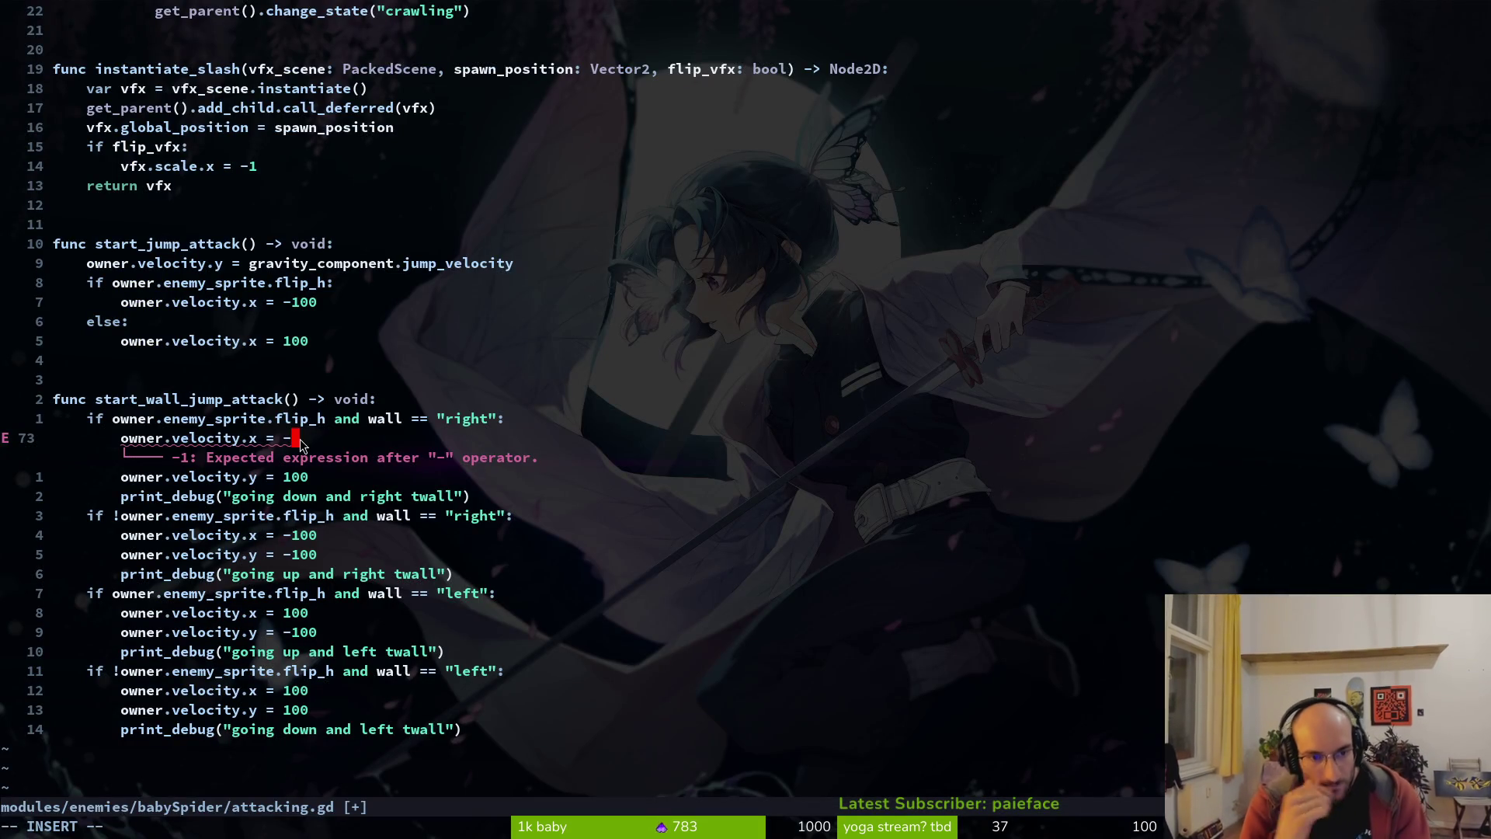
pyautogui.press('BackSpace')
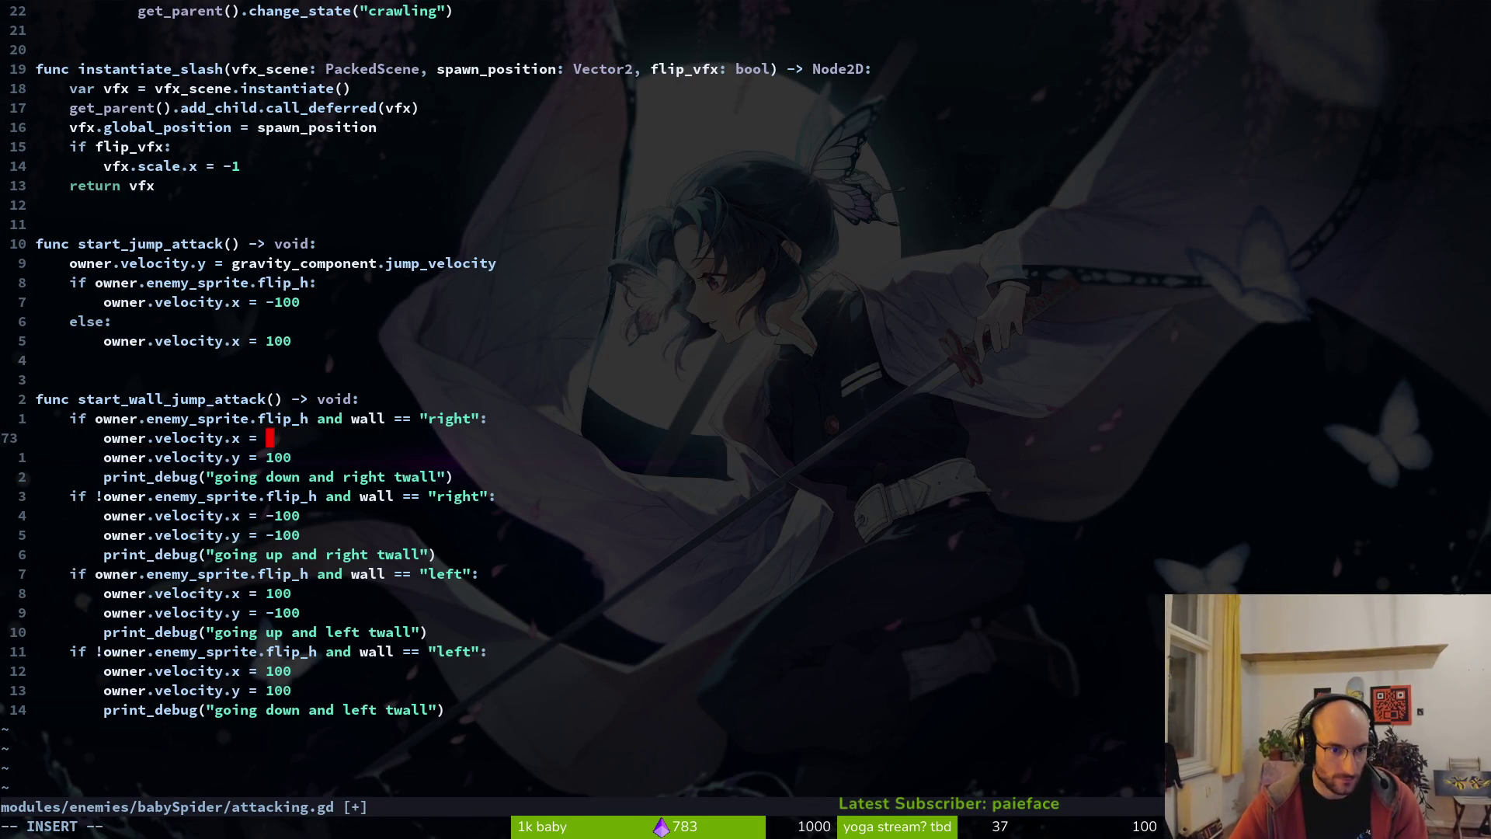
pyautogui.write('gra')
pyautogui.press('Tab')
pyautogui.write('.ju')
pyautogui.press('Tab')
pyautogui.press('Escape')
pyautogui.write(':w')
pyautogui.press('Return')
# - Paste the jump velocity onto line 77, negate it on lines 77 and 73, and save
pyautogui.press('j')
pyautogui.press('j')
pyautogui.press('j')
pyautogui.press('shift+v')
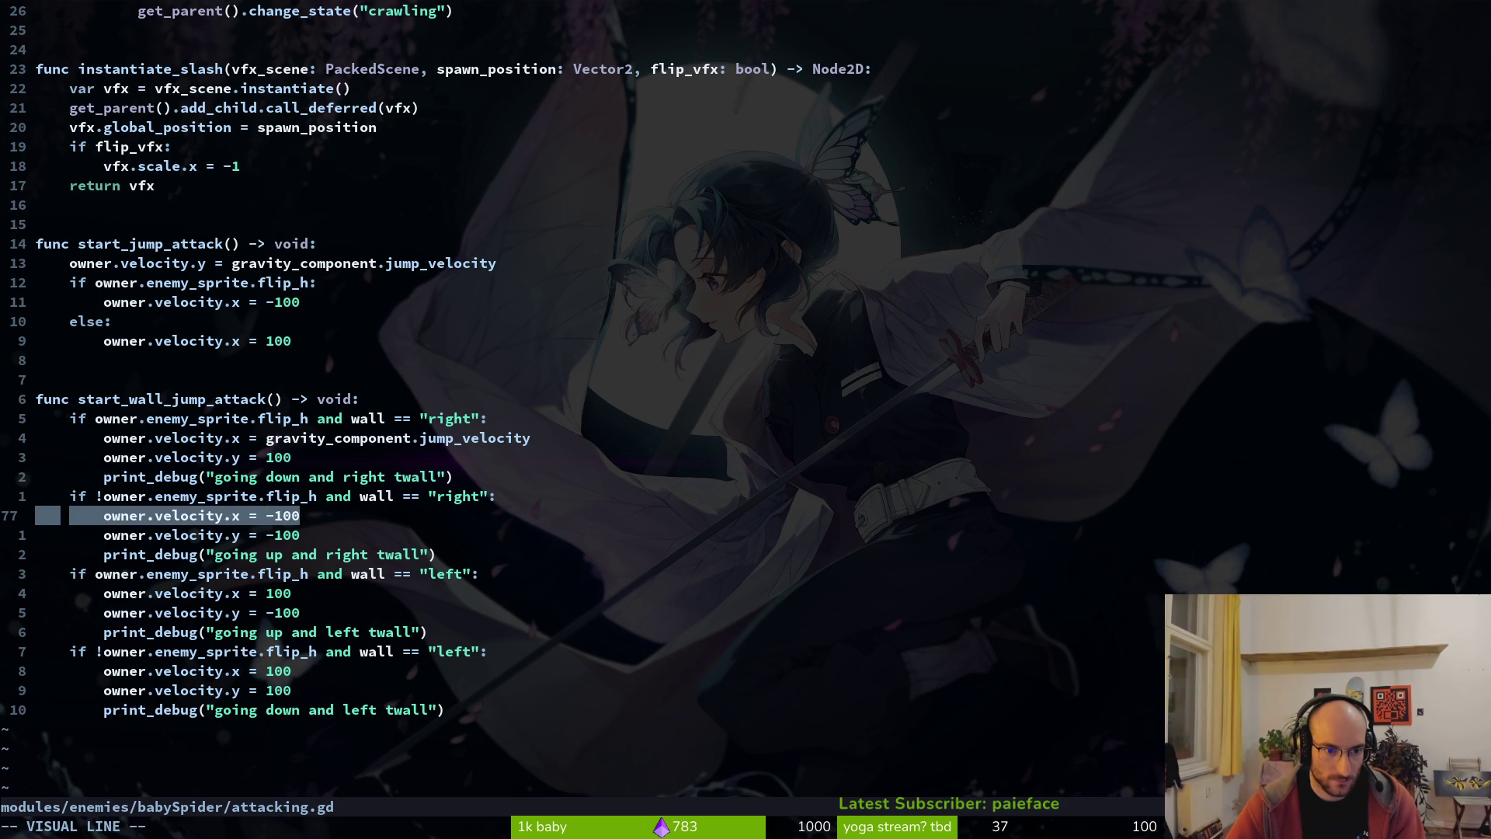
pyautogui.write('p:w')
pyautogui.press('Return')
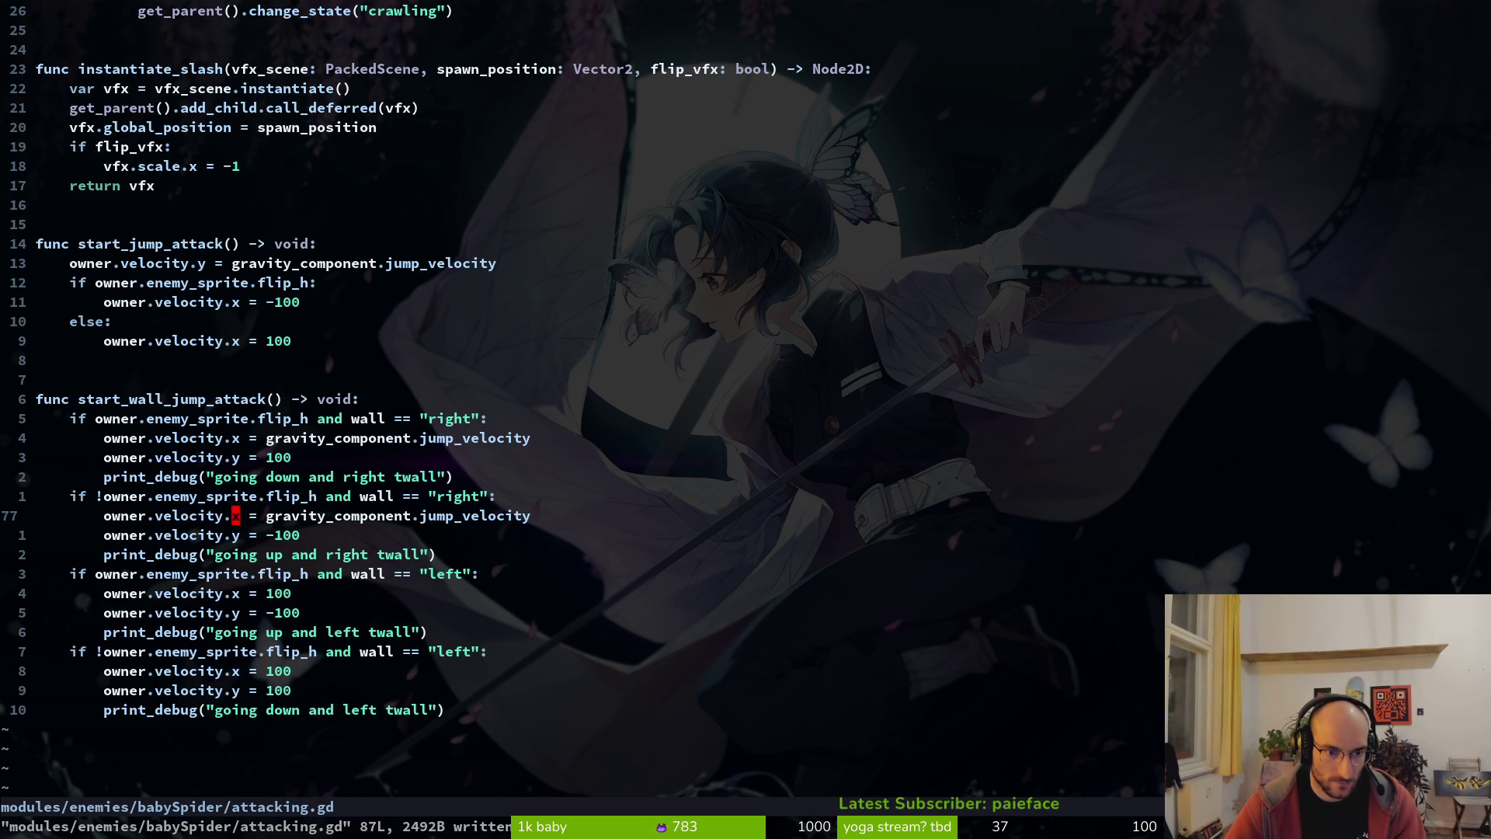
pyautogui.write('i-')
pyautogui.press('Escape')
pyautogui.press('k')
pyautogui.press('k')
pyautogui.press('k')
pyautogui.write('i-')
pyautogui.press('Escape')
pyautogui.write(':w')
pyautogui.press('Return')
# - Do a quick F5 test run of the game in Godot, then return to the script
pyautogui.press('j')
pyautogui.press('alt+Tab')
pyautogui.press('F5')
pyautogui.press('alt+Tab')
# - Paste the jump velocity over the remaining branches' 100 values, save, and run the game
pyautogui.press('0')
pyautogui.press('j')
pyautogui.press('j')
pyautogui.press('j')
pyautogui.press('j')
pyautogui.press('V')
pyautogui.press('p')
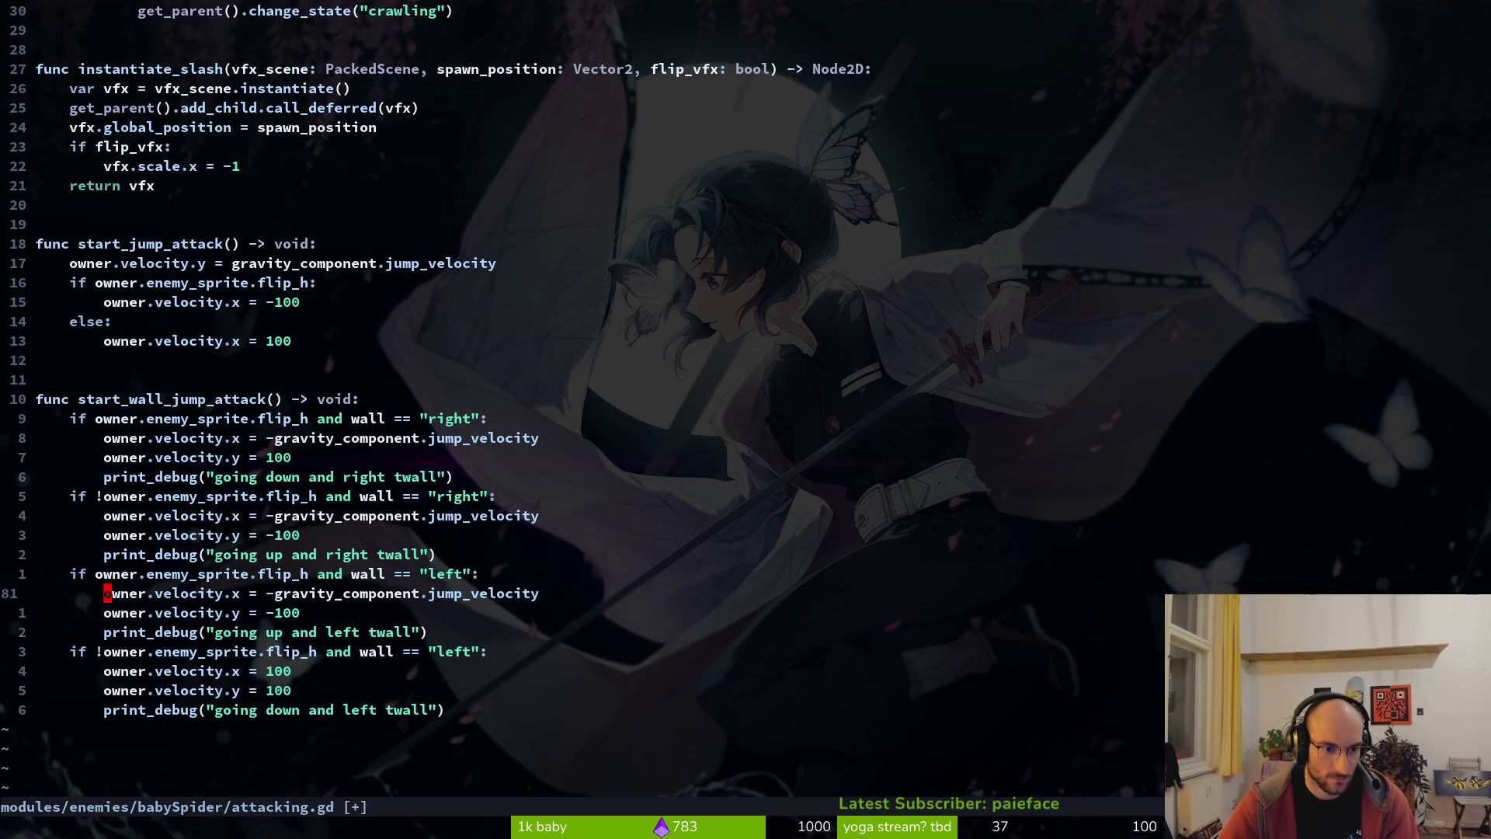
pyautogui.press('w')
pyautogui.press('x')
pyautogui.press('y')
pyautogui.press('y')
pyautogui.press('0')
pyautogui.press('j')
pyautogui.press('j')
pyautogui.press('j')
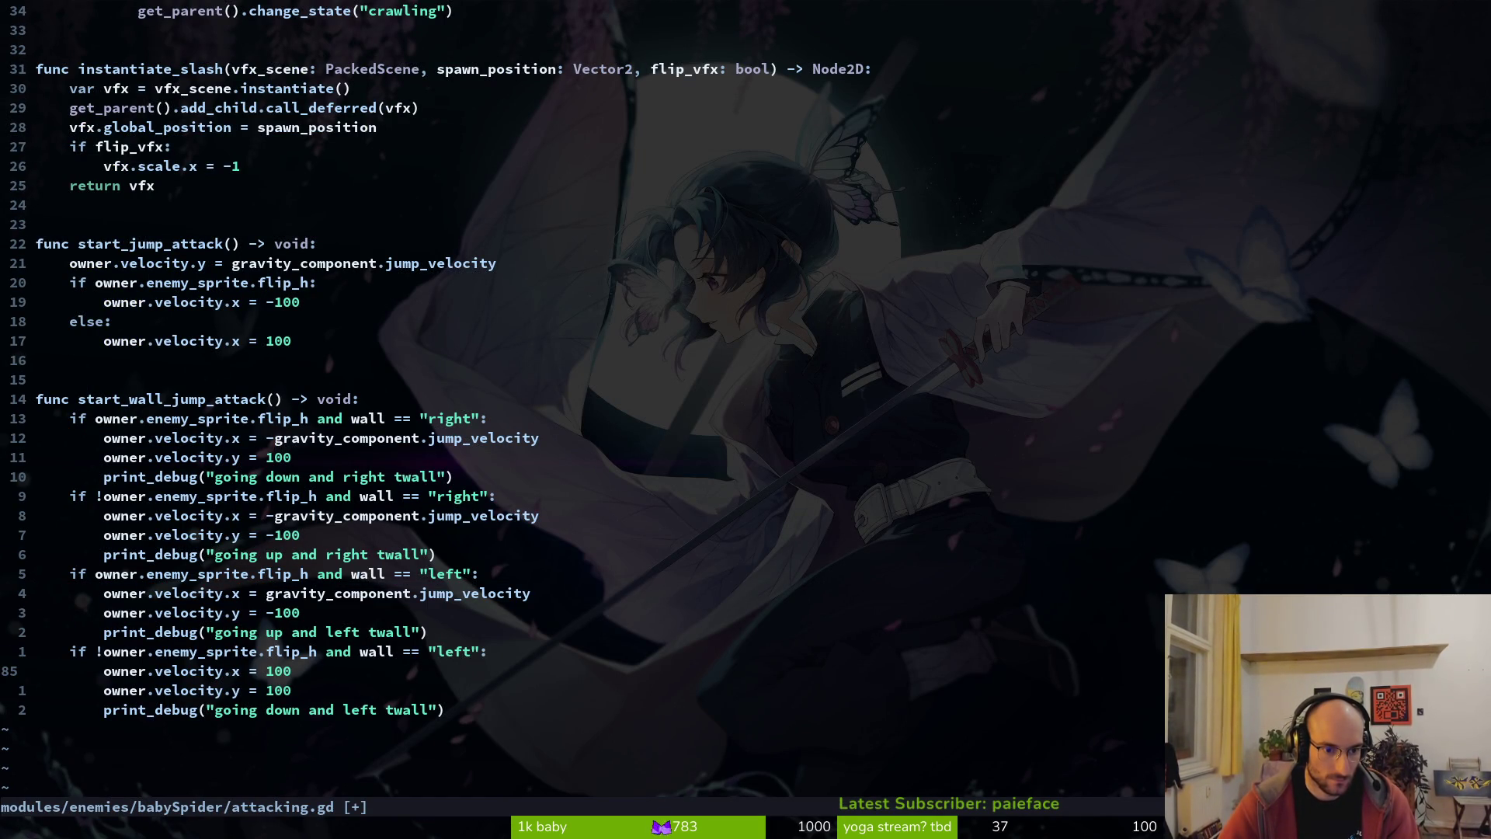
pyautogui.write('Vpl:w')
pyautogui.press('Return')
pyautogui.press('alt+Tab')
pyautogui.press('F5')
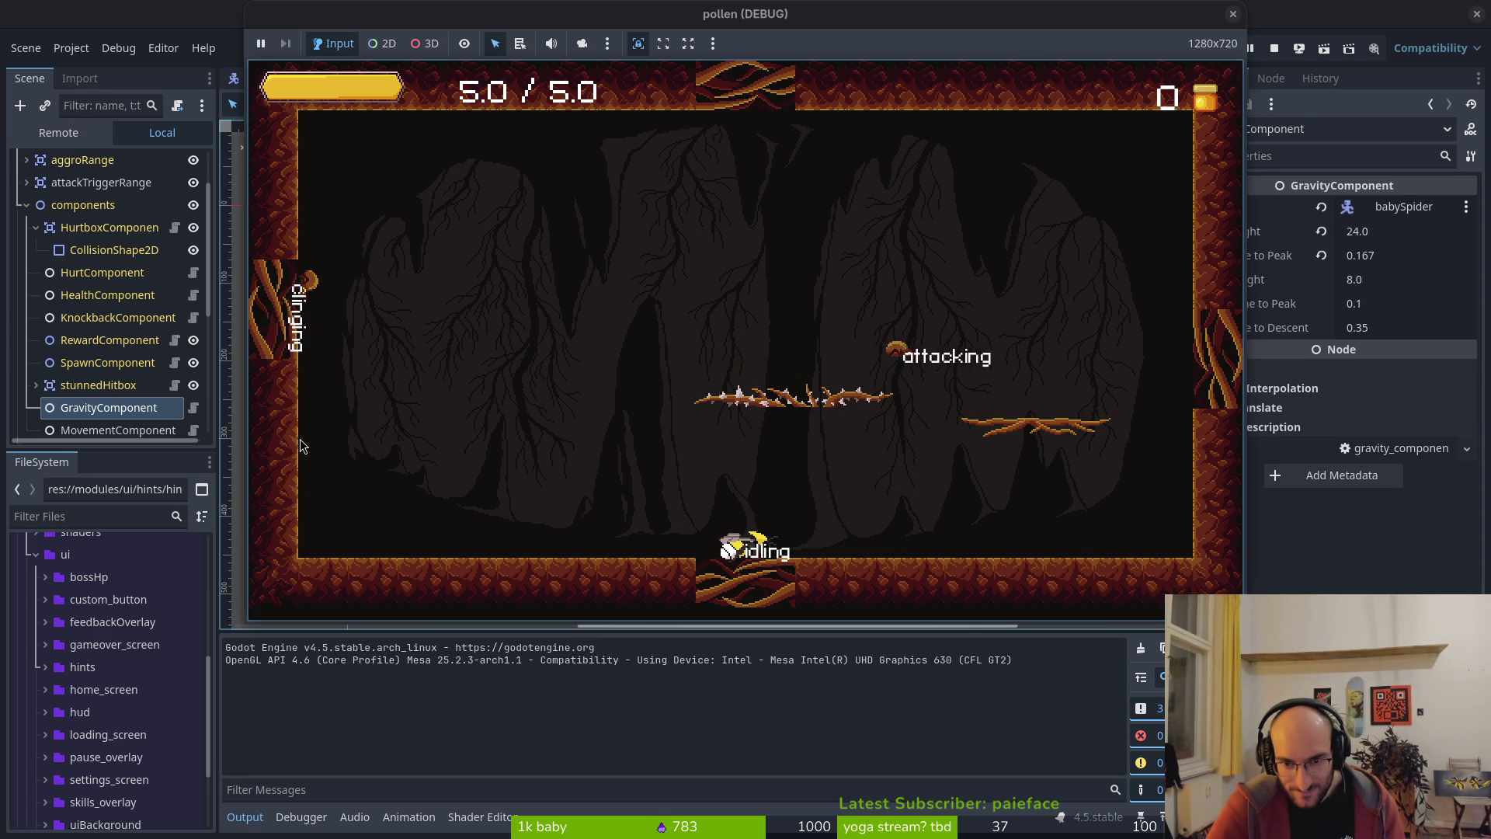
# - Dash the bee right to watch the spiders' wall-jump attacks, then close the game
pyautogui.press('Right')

════════════════

Review the preceding data and report every line that includes the string "save".

# - Paste the jump velocity onto line 77, negate it on lines 77 and 73, and save
# - Paste the jump velocity over the remaining branches' 100 values, save, and run the game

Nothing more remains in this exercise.